# 1947 Foucaux motorized sidecar bicycle



## spoon55432 (Jun 21, 2022)

There is an unofficial gathering in Minneapolis, MN every fathers day on Nicollet Island that goes back to 1975. It will never die because people just keep showing up, year after year. Originally experimental and antique bicycles and motorcycles, you never know what you will see there. 

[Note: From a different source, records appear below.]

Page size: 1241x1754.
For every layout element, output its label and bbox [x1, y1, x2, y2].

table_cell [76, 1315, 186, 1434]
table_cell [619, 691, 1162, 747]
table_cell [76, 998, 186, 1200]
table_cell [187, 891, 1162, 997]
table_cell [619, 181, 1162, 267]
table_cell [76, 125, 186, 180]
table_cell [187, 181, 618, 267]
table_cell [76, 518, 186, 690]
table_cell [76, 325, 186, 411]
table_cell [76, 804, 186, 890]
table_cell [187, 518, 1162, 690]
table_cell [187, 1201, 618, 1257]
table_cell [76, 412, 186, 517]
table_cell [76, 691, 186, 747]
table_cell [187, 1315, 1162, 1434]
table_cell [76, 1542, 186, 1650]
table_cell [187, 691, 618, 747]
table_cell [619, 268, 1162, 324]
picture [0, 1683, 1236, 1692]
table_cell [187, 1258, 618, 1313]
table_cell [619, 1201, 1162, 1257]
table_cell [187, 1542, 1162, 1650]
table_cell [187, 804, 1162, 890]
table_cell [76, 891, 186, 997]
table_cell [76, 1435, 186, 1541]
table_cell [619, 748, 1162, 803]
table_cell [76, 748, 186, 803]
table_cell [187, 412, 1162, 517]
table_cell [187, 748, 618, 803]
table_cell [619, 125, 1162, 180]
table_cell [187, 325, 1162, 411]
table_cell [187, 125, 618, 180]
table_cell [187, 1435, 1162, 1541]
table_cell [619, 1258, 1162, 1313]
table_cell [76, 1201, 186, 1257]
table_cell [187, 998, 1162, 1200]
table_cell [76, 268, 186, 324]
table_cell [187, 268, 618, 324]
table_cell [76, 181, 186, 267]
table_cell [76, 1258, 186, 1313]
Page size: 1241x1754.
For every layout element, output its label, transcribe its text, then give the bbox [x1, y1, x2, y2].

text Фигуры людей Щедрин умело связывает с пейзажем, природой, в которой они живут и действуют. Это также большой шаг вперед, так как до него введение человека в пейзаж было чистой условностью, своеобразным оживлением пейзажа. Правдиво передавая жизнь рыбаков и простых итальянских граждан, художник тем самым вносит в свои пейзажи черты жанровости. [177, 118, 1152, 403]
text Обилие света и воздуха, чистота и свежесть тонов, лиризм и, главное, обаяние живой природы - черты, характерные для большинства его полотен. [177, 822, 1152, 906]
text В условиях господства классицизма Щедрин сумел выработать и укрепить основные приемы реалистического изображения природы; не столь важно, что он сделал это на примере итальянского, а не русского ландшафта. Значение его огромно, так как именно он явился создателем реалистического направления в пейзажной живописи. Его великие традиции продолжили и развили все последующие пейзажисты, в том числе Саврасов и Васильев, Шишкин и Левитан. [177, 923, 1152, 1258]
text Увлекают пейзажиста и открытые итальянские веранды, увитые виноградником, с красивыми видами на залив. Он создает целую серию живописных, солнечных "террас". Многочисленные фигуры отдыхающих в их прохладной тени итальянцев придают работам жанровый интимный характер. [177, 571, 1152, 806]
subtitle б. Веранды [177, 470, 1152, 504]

This year we had a really special bicycle, one of the most interesting bikes I've ever seen, original and in running shape. A 1947 Foucaux. This motorized bicycle has a sidecar attached on its right side with a complex mount that makes the sidecar lean at the same angle as the bike around curves, and a small engine mounted on the rear wheel. It's a time machine. Check out the pics.


----------



## Freqman1 (Jun 21, 2022)

I'm digg'n the fish tail muffler!


----------



## Gimletbikes (Jun 21, 2022)

That thing is intense! I like that the sidecar stays level while the bicycle is cornering. Seems good for a dog buddy


----------



## New Mexico Brant (Jun 21, 2022)

Amazing machine!  Thank you for sharing.  So great to see it being ridden and not restored all shiny in a jenky sort of way.


----------



## geosbike (Jun 21, 2022)

thats very kool


----------



## Fastfreddy (Aug 28, 2022)

Do you still have the Foucaux? Might you be interested in selling it


----------



## CURTIS L LINDGREN (Aug 28, 2022)

That is one cool bike !   Thanks for sharing .  I think I have the perfect mascot for this bike ( See Pictures )  Mickey  was made in France in the mid 1930's


----------